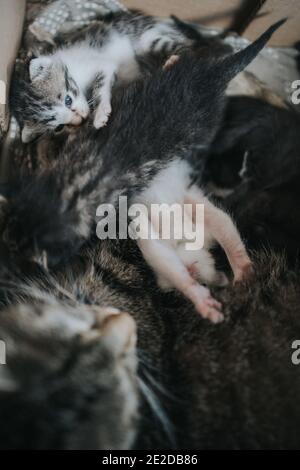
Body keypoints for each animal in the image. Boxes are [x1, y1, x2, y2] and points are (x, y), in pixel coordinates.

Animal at [11, 11, 196, 142]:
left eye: (68, 100)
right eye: (59, 126)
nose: (81, 119)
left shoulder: (101, 64)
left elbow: (99, 87)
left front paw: (100, 113)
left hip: (149, 39)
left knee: (188, 46)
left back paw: (173, 59)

____________________

Quote verbatim the line containing "right eye: (59, 126)" and every line after it through the end of the records above.

» **WRITTEN ANSWER**:
right eye: (59, 126)
nose: (81, 119)
left shoulder: (101, 64)
left elbow: (99, 87)
left front paw: (100, 113)
left hip: (149, 39)
left knee: (188, 46)
left back paw: (173, 59)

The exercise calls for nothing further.